Federal regulators had slowed the permitting of offshore wind in order to conduct a more robust analysis of the cumulative impacts of building offshore wind energy resources off the Atlantic Coast, facing numerous applications for commercial-scale projects.
BOEM withdrew the initial draft Environmental Impact Statement (EIS) for the Vineyard Wind 1 Project in 2019 in order to better take into account the buildout of offshore wind in the United States, the agency said.
The initial draft EIS did not analyze the project in the context of the "greater build out of offshore wind capacity that is more reasonably foreseeable" at the time, BOEM said in 2020.
The Vineyard Wind 1 Project, a joint venture between Avangrid-subsidiary Avangrid Renewables and Copenhagen Infrastructure Partners, was the first of several Construction and Operations Plans submitted by developers for offshore wind projects in federal waters. Vineyard Wind has received the necessary permits from local and regional bodies, but so far, BOEM has only approved an offshore wind construction plan in federal waters for a 12 MW pilot project off the coast of Virginia.
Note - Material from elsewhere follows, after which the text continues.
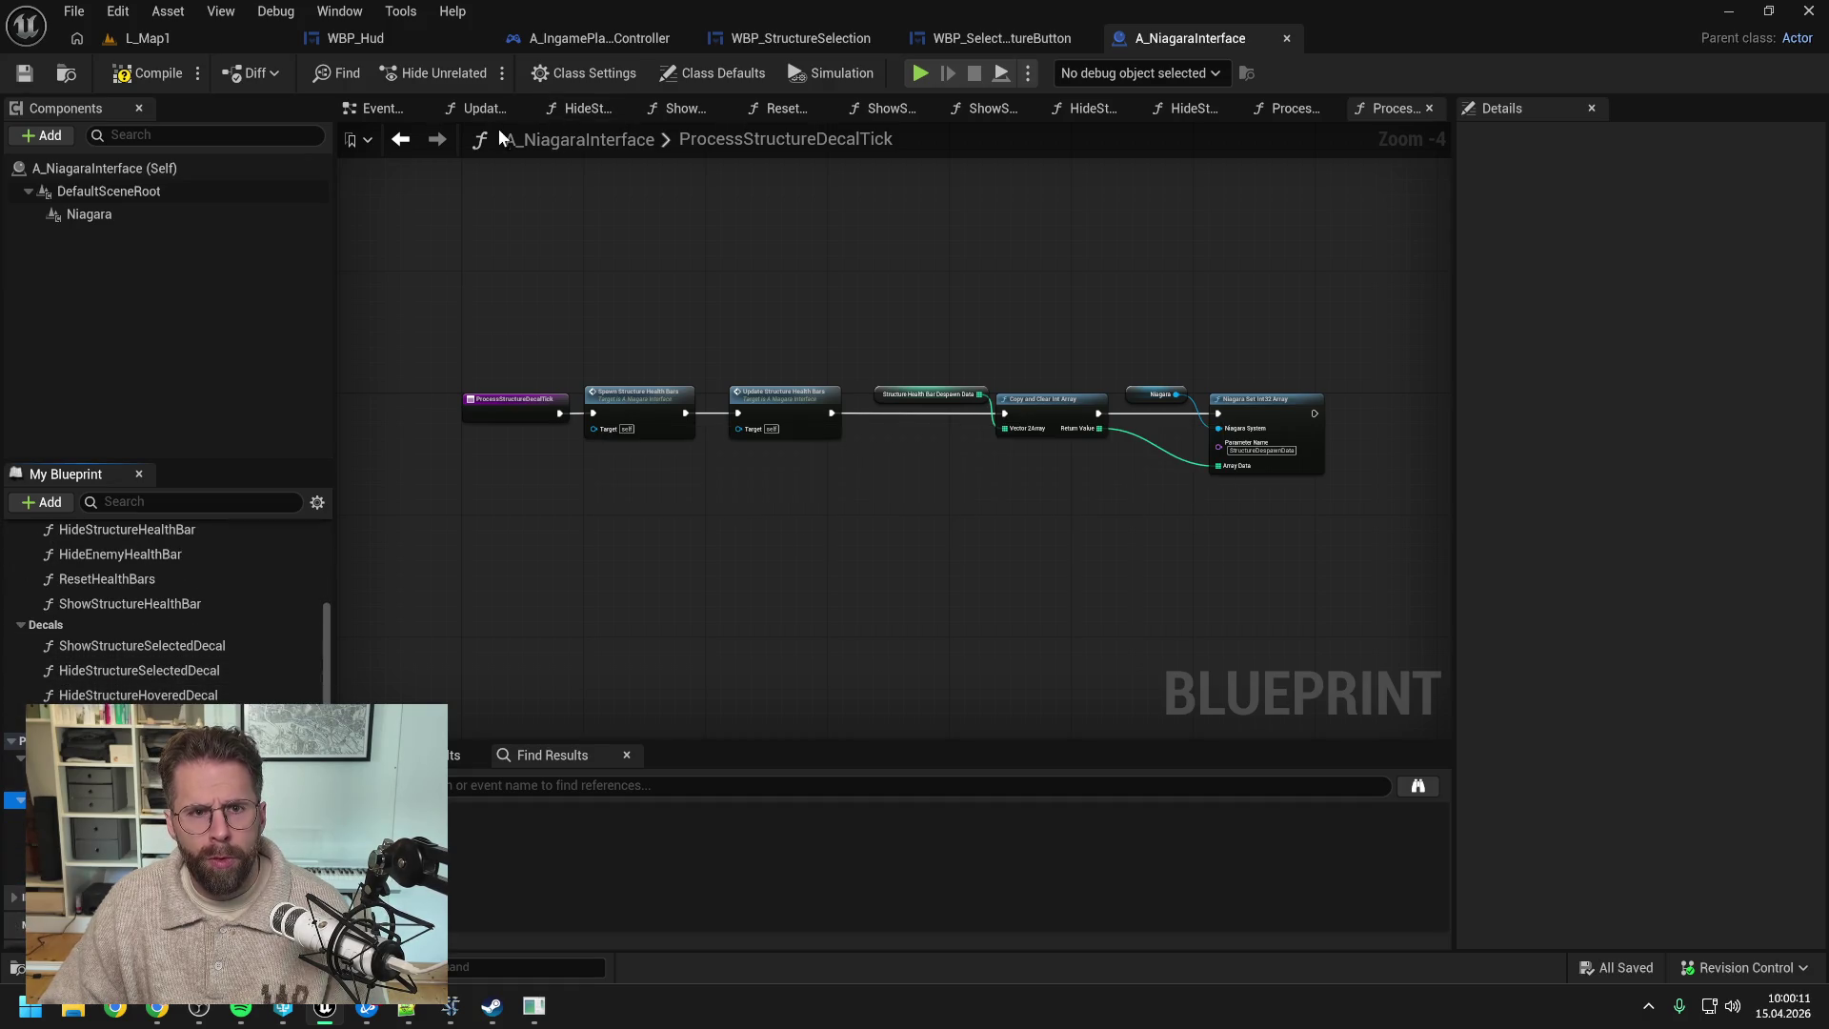
{"action": "left_click", "coordinate": [377, 108]}
{"action": "scroll", "coordinate": [189, 679], "scroll_direction": "up", "scroll_amount": 5}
"We appreciate everyone's participation in the process and look forward to continuing to work with stakeholders on the future analysis of offshore wind projects," BOEM director Amanda Lefton said in a statement on Monday.
Clean energy and offshore wind advocates expect the progress on Vineyard Wind to resolve the federal permitting bottleneck for offshore wind projects.
"Vineyard Wind is one of many offshore wind projects undergoing BOEM's review process, and with any luck its final approval in the near future will set off a domino effect," Hannah Read, Environment America's "Go Big on Offshore Wind" campaign associate, said in a press release.
Vineyard Wind won an energy contract in Massachusetts through a competitive procurement process in 2018. Since then, New York, New Jersey, Virginia and other East Coast states have completed their own procurement processes for offshore wind capacity, spurred on by offshore energy state targets.
"Many states have made commitments to getting energy from offshore wind, and Vineyard Winds' imminent success should spur efforts up and down the Atlantic Coast to lean in on this vital technology," Read said.
BOEM plans to publish a Notice of Availability in the Federal Register this week for the Final Environmental Impact Statement based on its Construction and Operation Plan submitted by Vineyard Wind. The developer had considered a withdrawal of its COP to account for new turbine technology that would be used in the project, but ultimately said the difference did not impact the filing.
BOEM is working to issue a Record of Decision on the modifications for the proposed project, which would also be signed by the U.S. Army Corps of Engineers and the National Marine Fisheries Service.